Of course permanent magnets are conservative! In the macroscopic world in which we live and in which perpetual motion machines are built, they follow Maxwell's equations; the A field, which describes the combined E and B fields, is conservative.

What's more, a magnetic field _does_ _no_ _work_, _ever_. It's typically hard to see exactly what's really happening with a permanent magnet, but this law is always followed: the force exerted by a magnetic field on a charged particle is always perpendicular to its motion, and hence cannot impart energy to it.

As to a citation, check any E&M text. The "standard" reference on this is probably Jackson, titled something like "Electrodynamics". Griffiths' text on the same subject, "Intro to Electrodynamics", is generally considered more accessible, however.
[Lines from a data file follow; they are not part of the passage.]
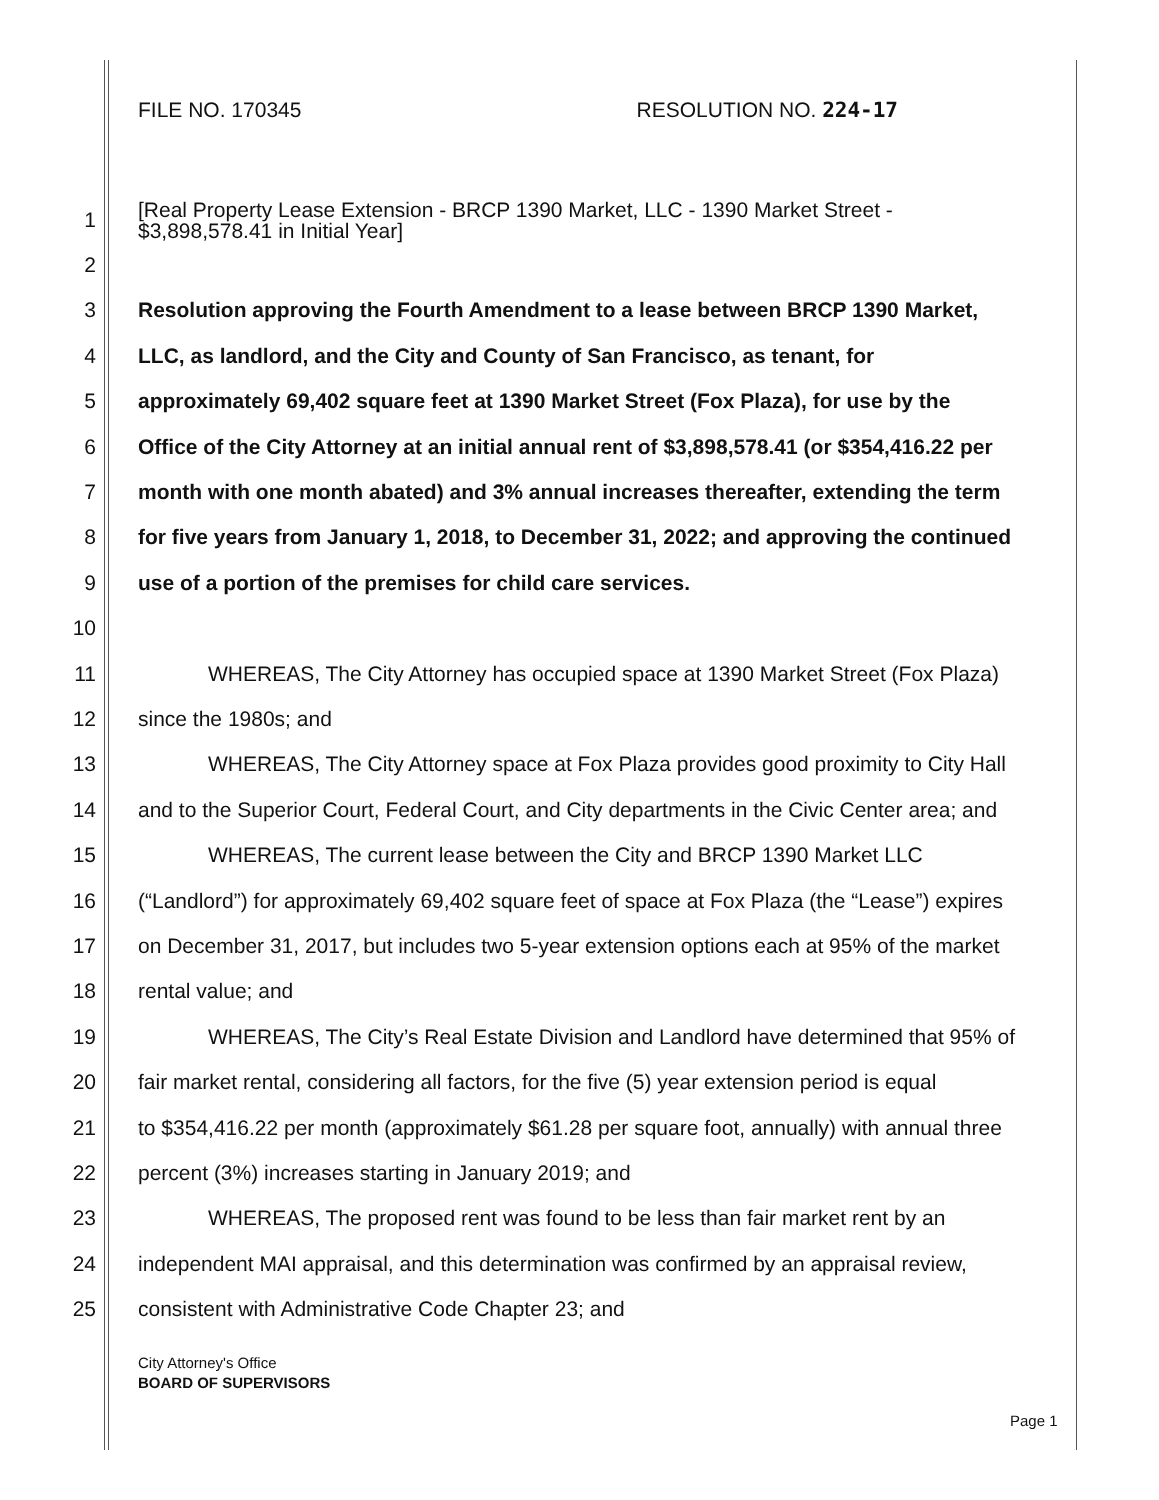FILE NO. 170345 RESOLUTION NO. 224-17
1 [Real Property Lease Extension - BRCP 1390 Market, LLC - 1390 Market Street -
$3,898,578.41 in Initial Year]
2
3 Resolution approving the Fourth Amendment to a lease between BRCP 1390 Market,
4 LLC, as landlord, and the City and County of San Francisco, as tenant, for
5 approximately 69,402 square feet at 1390 Market Street (Fox Plaza), for use by the
6 Office of the City Attorney at an initial annual rent of $3,898,578.41 (or $354,416.22 per
7 month with one month abated) and 3% annual increases thereafter, extending the term
8 for five years from January 1, 2018, to December 31, 2022; and approving the continued
9 use of a portion of the premises for child care services.
10
11 WHEREAS, The City Attorney has occupied space at 1390 Market Street (Fox Plaza)
12 since the 1980s; and
13 WHEREAS, The City Attorney space at Fox Plaza provides good proximity to City Hall
14 and to the Superior Court, Federal Court, and City departments in the Civic Center area; and
15 WHEREAS, The current lease between the City and BRCP 1390 Market LLC
16 (“Landlord”) for approximately 69,402 square feet of space at Fox Plaza (the “Lease”) expires
17 on December 31, 2017, but includes two 5-year extension options each at 95% of the market
18 rental value; and
19 WHEREAS, The City’s Real Estate Division and Landlord have determined that 95% of
20 fair market rental, considering all factors, for the five (5) year extension period is equal
21 to $354,416.22 per month (approximately $61.28 per square foot, annually) with annual three
22 percent (3%) increases starting in January 2019; and
23 WHEREAS, The proposed rent was found to be less than fair market rent by an
24 independent MAI appraisal, and this determination was confirmed by an appraisal review,
25 consistent with Administrative Code Chapter 23; and
City Attorney's Office
BOARD OF SUPERVISORS
Page 1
I find no reference which says that permanent magnets are conservative. After all, PMs get their force from a quantum function, the spin of the electron.

http://en.wikipedia.org/wiki/Magnetism

"The physical cause of the magnetism of objects, as distinct from electrical currents, is the atomic magnetic dipole. Magnetic dipoles, or magnetic moments, result on the atomic scale from the two kinds of movement of electrons. The first is the orbital motion of the electron around the nucleus; this motion can be considered as a current loop, resulting in an orbital dipole magnetic moment along the axis of the nucleus. The second, much stronger, source of electronic magnetic moment is due to a quantum mechanical property called the spin dipole magnetic moment (although current quantum mechanical theory states that electrons neither physically spin, nor orbit the nucleus)."

Electron spin is a quantum effect and likely related to ZPE, IMO.